Analysis of large data sets from post-mortem brain samples of people with and without Alzheimer’s disease has revealed new evidence that viral species, particularly herpesviruses, may have a role in Alzheimer’s disease biology. Researchers funded by the National Institute on Aging (NIA), part of the National Institutes of Health, made the discovery by harnessing data from brain banks and cohort studies participating in the Accelerating Medicines Partnership – Alzheimer’s Disease (AMP-AD) consortium. Reporting in the June 21 issue of the journal Neuron, the authors emphasize that their findings do not prove that the viruses cause the onset or progression of Alzheimer’s. Rather, the findings show viral DNA sequences and activation of biological networks—the interrelated systems of DNA, RNA, proteins and metabolites—may interact with molecular, genetic and clinical aspects of Alzheimer’s.

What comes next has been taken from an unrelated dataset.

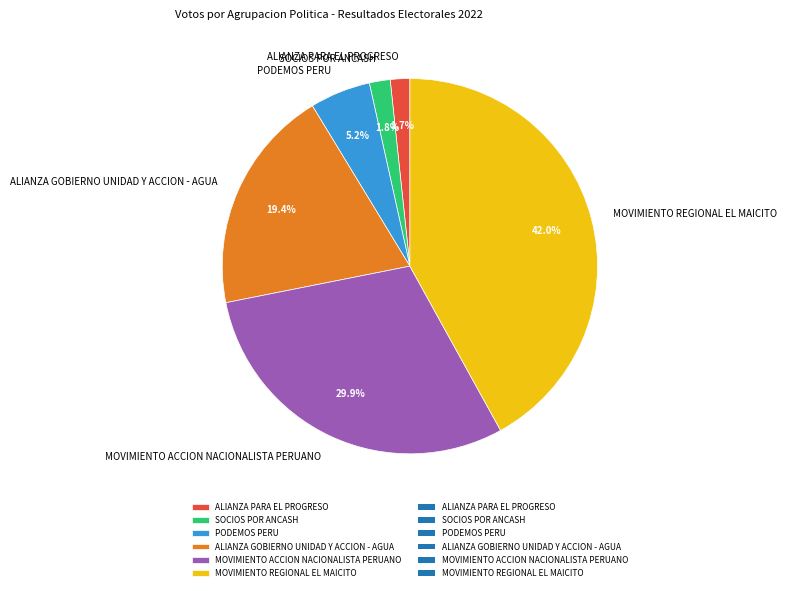

To the nearest percent, what is the combined percentage of SOCIOS POR ANCASH and MOVIMIENTO REGIONAL EL MAICITO?

44%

“The hypothesis that viruses play a part in brain disease is not new, but this is the first study to provide strong evidence based on unbiased approaches and large data sets that lends support to this line of inquiry,” said NIA Director Richard J. Hodes, M.D.
Alzheimer’s disease is an irreversible, progressive brain disorder that slowly destroys memory and thinking skills and, eventually, the ability to carry out simple tasks. More evidence is accumulating to indicate that this loss of cognitive functioning is a mix of many different disease processes in the brain, rather than just one, such as buildup of amyloid or tau proteins. Identifying links to viruses may help researchers learn more about the complicated biological interactions involved in Alzheimer’s, and potentially lead to new treatment strategies.
The research group, which included experts from Icahn School of Medicine at Mount Sinai, New York City, and Arizona State University, Phoenix, originally set out to find whether drugs used to treat other diseases can be repurposed for treating Alzheimer’s. They designed their study to map and compare biological networks underlying Alzheimer’s disease. What they found is that Alzheimer’s biology is likely impacted by a complex constellation of viral and host genetic factors, adding that they identified specific testable pathways and biological networks.
The researchers used multiple layers of genomic and proteomic data from several NIA-supported brain banks and cohort studies. They began their direct investigation of viral sequences using data from the Mount Sinai Brain Bank and were able to verify their initial observations using datasets from the Religious Orders Study, the Memory and Aging Project and the Mayo Clinic Brain Bank. They were then able to incorporate additional data from the Emory Alzheimer’s Disease Research Center to understand viral impacts on protein abundance. Through the application of sophisticated computational modeling the researchers made several key findings, including:
Human herpesvirus 6A and 7 were more abundant in Alzheimer’s disease samples than non-Alzheimer’s.
There are multiple points of overlap between virus-host interactions and genes associated with Alzheimer’s risk.
Multiple viruses impact the biology of Alzheimer’s disease across domains such as DNA, RNA and proteins.
Important roles for microbes and viruses in Alzheimer’s disease have been suggested and studied for decades, the authors noted. Since the 1980s, hundreds of reports have associated Alzheimer’s with bacteria and viruses. These studies combined suggest a viral contribution but have not explained how the connection works.
While the current findings are more specific, they do not provide evidence to change how risk and susceptibility are assessed, nor the diagnosis and treatment of Alzheimer’s, the authors said. Rather, the research gives scientists reason to revisit the old pathogen hypothesis and will be the basis for further work that will test whether herpes virus activity is one of the causes of Alzheimer’s.